- Born: Maximillian Taube 17 June 1927 Kraków, Poland
- Died: 11 November 2020 (aged 93)
- Occupations: cantor and academic
- Known for: Holocaust survivor

= Moshe Taube =

Polish/American/Israeli hazzan

Moshe Taube (17 June 1927 – 11 November 2020) was a cantor, academic, and musician. He was a popular concert performer in Israel in the 1950s and later became a successful recording artist in the United States. Taube was among the over 1,200 Holocaust survivors saved by Oskar Schindler.

== Biography ==
Moshe Taube was born in Kraków, Poland, in 1927. He began singing and studying music by age 8 in a choir led by his mentor, the prominent cantor Yossele Mandelbaum.

In 1939, he and his family were taken by the Nazis in the Kraków Ghetto during the Holocaust. In 1942, he and his father were assigned to the Kraków-Płaszów concentration camp, while his mother and sister were murdered, along with dozens of his extended family members. He and his father were saved in 1945 by the actions of Oskar Schindler, whose story is memorialized in the 1993 film Schindler's List.
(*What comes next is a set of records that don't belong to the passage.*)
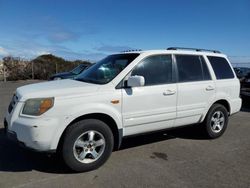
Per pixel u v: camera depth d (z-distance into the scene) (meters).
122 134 4.91
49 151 4.23
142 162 4.93
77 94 4.45
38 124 4.11
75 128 4.34
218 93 6.25
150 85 5.19
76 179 4.23
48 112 4.18
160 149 5.65
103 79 5.00
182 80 5.68
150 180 4.21
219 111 6.37
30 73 28.59
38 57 30.98
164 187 3.99
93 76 5.31
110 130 4.68
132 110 4.93
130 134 5.03
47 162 4.86
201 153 5.44
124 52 5.70
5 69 27.30
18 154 5.24
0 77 26.75
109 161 4.96
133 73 5.03
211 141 6.23
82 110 4.38
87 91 4.55
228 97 6.48
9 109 4.80
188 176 4.36
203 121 6.19
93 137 4.52
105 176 4.34
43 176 4.32
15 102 4.55
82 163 4.43
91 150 4.53
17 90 4.85
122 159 5.07
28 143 4.17
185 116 5.70
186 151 5.55
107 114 4.64
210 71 6.20
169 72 5.51
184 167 4.72
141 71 5.13
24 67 28.48
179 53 5.76
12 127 4.34
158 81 5.32
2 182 4.11
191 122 5.90
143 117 5.07
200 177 4.33
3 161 4.91
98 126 4.52
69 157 4.32
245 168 4.70
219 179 4.26
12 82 24.72
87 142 4.47
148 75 5.21
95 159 4.56
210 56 6.34
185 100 5.64
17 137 4.27
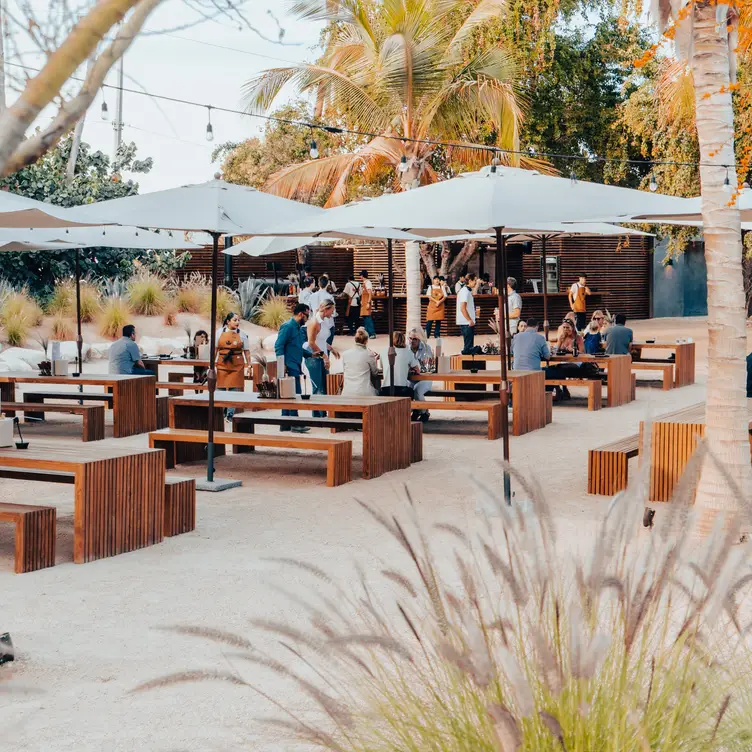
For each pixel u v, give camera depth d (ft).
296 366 43.55
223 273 104.47
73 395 45.27
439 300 90.84
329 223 28.58
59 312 79.56
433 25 69.15
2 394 48.75
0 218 30.63
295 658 15.94
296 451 39.40
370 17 75.00
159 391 58.44
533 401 44.27
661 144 85.71
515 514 9.04
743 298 23.76
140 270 91.30
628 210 26.20
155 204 31.19
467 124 72.18
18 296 78.84
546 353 49.60
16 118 5.57
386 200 29.68
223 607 18.86
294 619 17.92
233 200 32.37
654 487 28.35
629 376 54.95
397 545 23.30
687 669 8.44
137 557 22.81
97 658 16.20
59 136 5.77
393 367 42.73
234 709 13.97
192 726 13.38
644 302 124.16
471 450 38.91
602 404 54.13
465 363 60.64
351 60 71.41
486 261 111.34
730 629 10.28
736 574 8.39
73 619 18.26
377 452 33.09
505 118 71.72
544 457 36.86
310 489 31.04
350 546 23.50
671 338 93.20
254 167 126.41
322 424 36.37
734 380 23.41
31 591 20.11
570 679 7.98
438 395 48.52
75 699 14.49
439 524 9.55
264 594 19.66
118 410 42.96
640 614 8.04
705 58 23.89
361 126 73.61
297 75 70.13
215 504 28.86
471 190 27.96
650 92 86.79
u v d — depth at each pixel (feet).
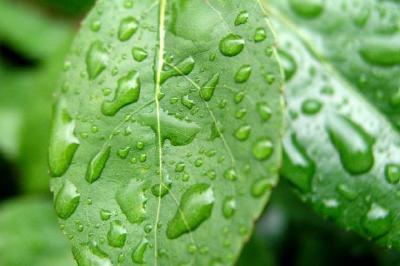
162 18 0.61
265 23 0.58
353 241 0.87
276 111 0.57
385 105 0.67
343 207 0.65
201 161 0.58
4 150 1.09
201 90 0.59
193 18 0.60
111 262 0.58
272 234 0.93
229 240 0.56
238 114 0.58
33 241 0.93
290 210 0.91
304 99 0.68
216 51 0.59
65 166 0.60
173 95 0.60
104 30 0.62
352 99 0.68
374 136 0.67
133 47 0.61
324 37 0.69
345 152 0.66
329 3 0.69
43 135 1.00
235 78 0.58
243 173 0.57
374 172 0.66
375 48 0.68
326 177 0.66
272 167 0.56
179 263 0.57
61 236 0.95
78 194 0.59
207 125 0.58
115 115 0.60
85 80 0.62
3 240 0.93
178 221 0.58
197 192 0.58
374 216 0.65
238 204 0.57
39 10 1.43
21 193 1.03
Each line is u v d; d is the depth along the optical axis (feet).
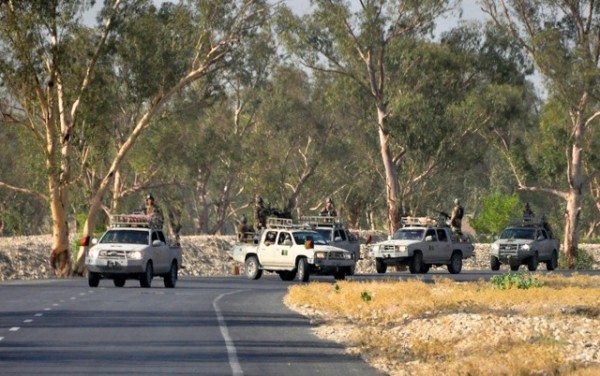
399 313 274.16
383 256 538.47
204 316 258.37
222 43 623.36
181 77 622.95
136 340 198.08
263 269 476.13
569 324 240.73
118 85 615.16
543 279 429.79
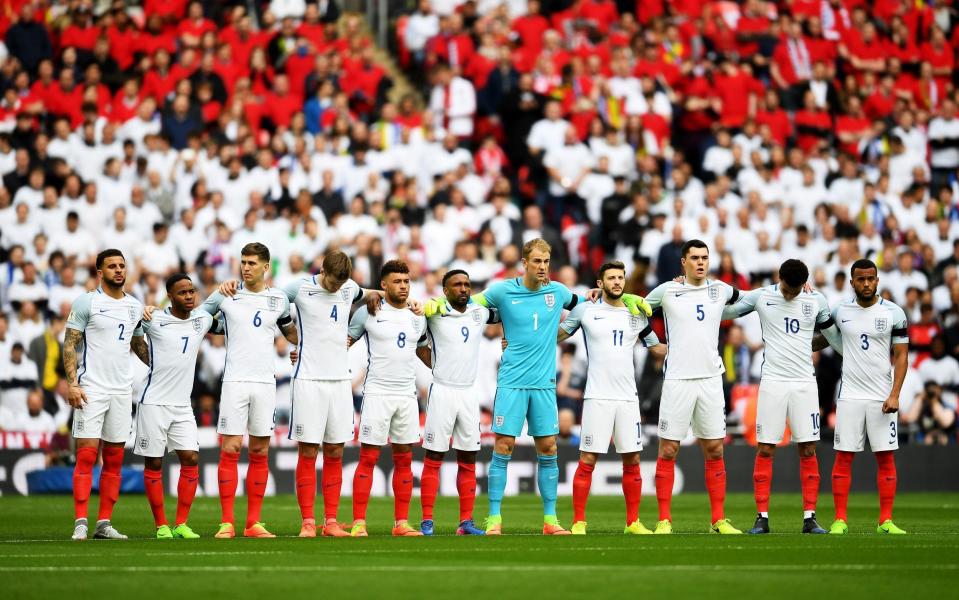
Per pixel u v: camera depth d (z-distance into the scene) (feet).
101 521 119.96
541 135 245.04
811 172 253.03
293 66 254.88
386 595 77.30
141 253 216.95
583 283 236.43
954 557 97.50
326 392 120.78
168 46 256.93
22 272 208.44
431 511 122.72
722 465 125.18
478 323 123.13
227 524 119.44
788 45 277.44
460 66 261.65
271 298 120.57
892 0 297.94
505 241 223.71
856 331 124.88
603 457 195.21
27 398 194.90
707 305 124.47
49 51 251.39
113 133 234.38
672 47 276.41
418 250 224.53
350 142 240.94
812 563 93.45
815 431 123.95
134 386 193.57
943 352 217.77
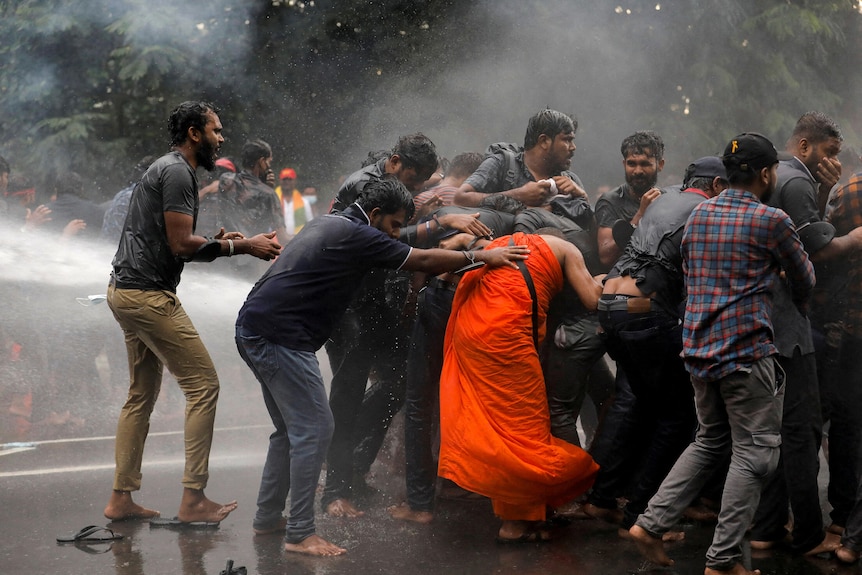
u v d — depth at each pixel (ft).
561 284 15.16
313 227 14.83
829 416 15.38
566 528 15.72
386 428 17.46
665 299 14.69
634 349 14.71
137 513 16.22
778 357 13.93
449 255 14.65
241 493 17.92
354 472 17.37
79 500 17.44
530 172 18.04
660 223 14.84
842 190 15.49
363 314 16.81
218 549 14.62
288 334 14.44
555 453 14.49
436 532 15.53
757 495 13.05
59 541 14.90
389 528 15.71
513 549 14.70
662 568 13.79
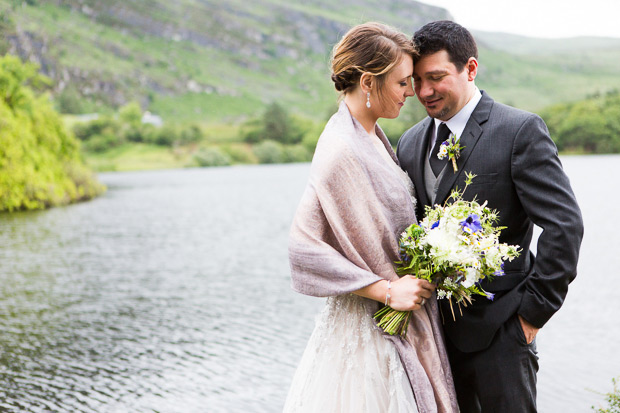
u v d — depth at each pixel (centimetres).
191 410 584
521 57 13388
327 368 270
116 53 12800
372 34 265
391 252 267
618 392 512
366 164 265
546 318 265
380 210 265
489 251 249
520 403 271
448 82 272
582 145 5762
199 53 14225
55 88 10988
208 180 4778
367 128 278
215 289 1113
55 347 783
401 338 267
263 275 1238
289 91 13838
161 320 906
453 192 272
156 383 655
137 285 1155
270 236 1811
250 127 9094
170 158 8131
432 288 262
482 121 277
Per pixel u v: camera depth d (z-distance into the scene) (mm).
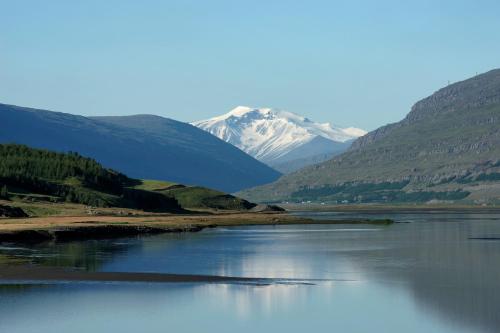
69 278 115688
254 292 106438
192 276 119562
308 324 87625
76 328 84812
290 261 144625
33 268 126438
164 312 92750
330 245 185750
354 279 119250
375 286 112000
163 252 162250
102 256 150625
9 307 94500
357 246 182000
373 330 84375
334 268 133500
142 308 94812
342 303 98812
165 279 116125
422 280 117875
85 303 97125
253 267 134000
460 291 106938
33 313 91500
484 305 96312
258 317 90812
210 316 91250
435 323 86625
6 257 145500
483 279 118375
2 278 115438
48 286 109000
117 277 117375
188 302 98812
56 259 142500
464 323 86312
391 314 91812
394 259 149000
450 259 148750
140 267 131250
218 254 158625
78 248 170250
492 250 168000
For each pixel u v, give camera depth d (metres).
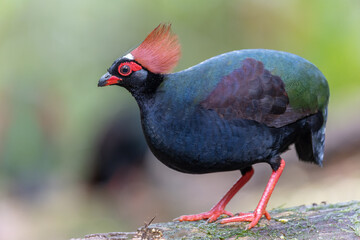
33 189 18.38
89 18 18.25
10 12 18.25
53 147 19.17
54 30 18.33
After being rescued, Taube first lived with a relative in Romania, then a short time later he and his father immigrated to British-ruled Palestine, which became Israel in 1948. Taube immigrated to the U.S. in 1957 and continued his music education at the Juilliard School in New York City. He taught young cantors at the Jewish Theological Seminary of America. In 1965, he became cantor at Congregation Beth Shalom in Pittsburgh, where he served for more than 40 years. From 1971 to 1988, he was an adjunct professor of music at Duquesne University.